### [Input for this task]
= = = =
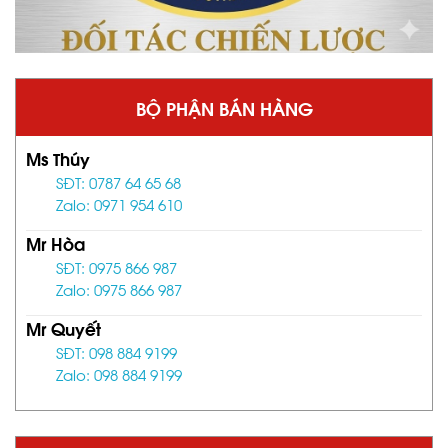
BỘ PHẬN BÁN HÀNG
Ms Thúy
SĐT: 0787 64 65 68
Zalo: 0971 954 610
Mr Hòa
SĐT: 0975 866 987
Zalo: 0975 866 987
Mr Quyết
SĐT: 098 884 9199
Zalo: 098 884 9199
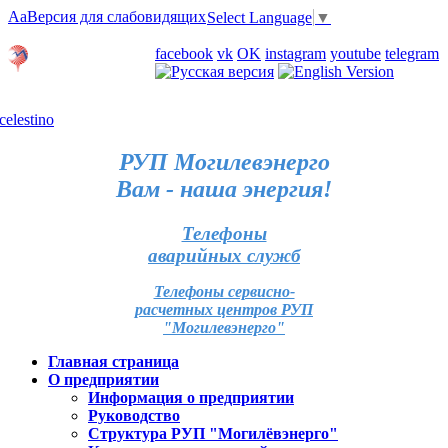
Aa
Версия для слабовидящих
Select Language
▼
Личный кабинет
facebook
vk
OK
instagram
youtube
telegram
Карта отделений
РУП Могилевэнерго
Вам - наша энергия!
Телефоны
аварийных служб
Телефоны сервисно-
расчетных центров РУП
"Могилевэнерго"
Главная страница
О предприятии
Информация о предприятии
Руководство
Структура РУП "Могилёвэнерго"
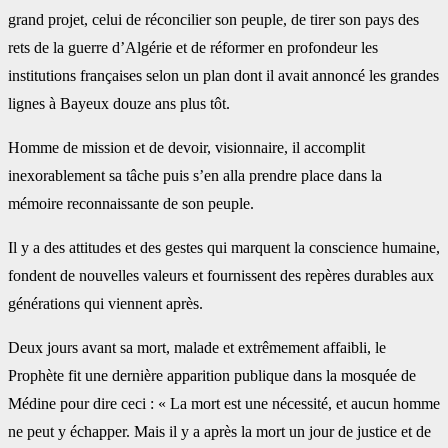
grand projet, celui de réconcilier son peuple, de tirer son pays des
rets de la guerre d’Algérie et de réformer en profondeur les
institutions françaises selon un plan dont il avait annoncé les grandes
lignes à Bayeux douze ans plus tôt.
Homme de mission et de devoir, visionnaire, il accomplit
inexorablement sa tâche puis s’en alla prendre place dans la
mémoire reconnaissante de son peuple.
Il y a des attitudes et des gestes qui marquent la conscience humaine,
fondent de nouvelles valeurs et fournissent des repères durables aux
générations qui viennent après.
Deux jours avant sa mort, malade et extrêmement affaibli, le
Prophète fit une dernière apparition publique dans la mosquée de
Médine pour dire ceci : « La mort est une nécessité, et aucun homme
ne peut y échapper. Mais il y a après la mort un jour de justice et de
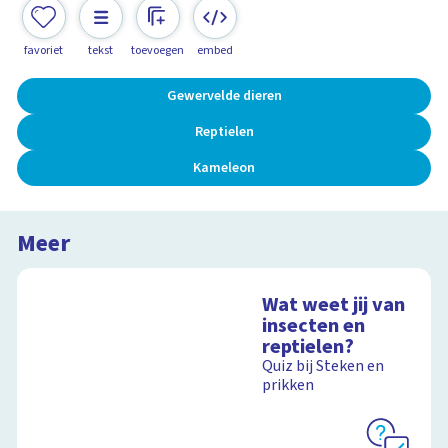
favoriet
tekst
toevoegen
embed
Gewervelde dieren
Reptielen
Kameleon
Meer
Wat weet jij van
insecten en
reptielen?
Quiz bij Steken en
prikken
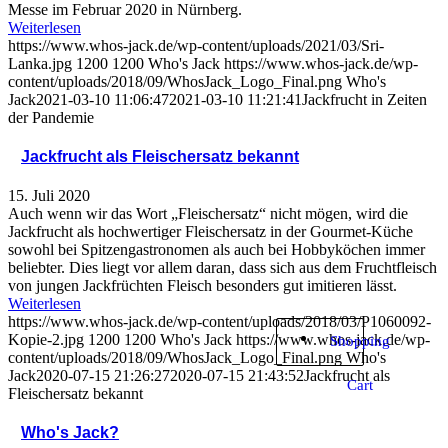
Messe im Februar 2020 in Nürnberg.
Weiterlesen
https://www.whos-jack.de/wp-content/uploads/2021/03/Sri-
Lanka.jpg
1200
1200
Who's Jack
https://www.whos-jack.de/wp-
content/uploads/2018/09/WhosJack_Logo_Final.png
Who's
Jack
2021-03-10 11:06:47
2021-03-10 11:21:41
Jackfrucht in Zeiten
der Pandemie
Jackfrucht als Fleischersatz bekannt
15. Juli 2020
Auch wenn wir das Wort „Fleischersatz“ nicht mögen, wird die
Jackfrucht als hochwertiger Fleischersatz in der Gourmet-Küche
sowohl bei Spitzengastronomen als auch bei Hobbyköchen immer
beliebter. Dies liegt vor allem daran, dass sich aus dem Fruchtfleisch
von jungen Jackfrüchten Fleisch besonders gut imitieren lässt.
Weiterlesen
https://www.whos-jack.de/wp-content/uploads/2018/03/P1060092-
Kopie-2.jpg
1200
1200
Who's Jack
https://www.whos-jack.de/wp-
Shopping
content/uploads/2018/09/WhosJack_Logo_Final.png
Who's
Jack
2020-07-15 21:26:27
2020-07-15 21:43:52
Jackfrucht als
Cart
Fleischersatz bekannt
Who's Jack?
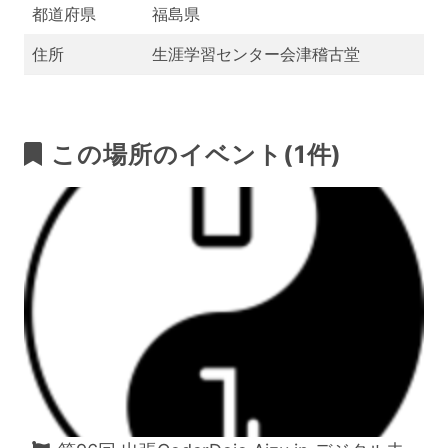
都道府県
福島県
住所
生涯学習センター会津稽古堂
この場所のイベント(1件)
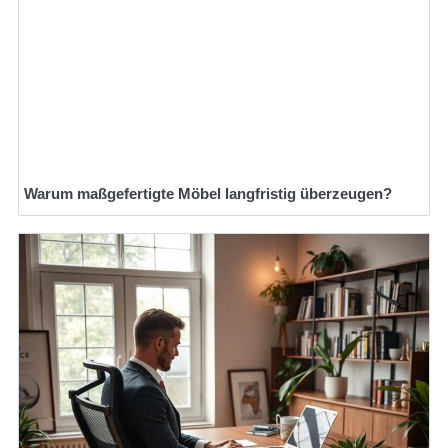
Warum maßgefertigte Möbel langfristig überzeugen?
= = = =
### [To do]
Restate each line from the start of the listing through the line bearing "Deux jours avant" word for word. Drop the pictures.

### [Final answer]
BỘ PHẬN BÁN HÀNG
Ms Thúy
SĐT: 0787 64 65 68
Zalo: 0971 954 610
Mr Hòa
SĐT: 0975 866 987
Zalo: 0975 866 987
Mr Quyết
SĐT: 098 884 9199
Zalo: 098 884 9199
Aa
Версия для слабовидящих
Select Language
▼
Личный кабинет
facebook
vk
OK
instagram
youtube
telegram
Карта отделений
РУП Могилевэнерго
Вам - наша энергия!
Телефоны
аварийных служб
Телефоны сервисно-
расчетных центров РУП
"Могилевэнерго"
Главная страница
О предприятии
Информация о предприятии
Руководство
Структура РУП "Могилёвэнерго"
grand projet, celui de réconcilier son peuple, de tirer son pays des
rets de la guerre d’Algérie et de réformer en profondeur les
institutions françaises selon un plan dont il avait annoncé les grandes
lignes à Bayeux douze ans plus tôt.
Homme de mission et de devoir, visionnaire, il accomplit
inexorablement sa tâche puis s’en alla prendre place dans la
mémoire reconnaissante de son peuple.
Il y a des attitudes et des gestes qui marquent la conscience humaine,
fondent de nouvelles valeurs et fournissent des repères durables aux
générations qui viennent après.
Deux jours avant sa mort, malade et extrêmement affaibli, le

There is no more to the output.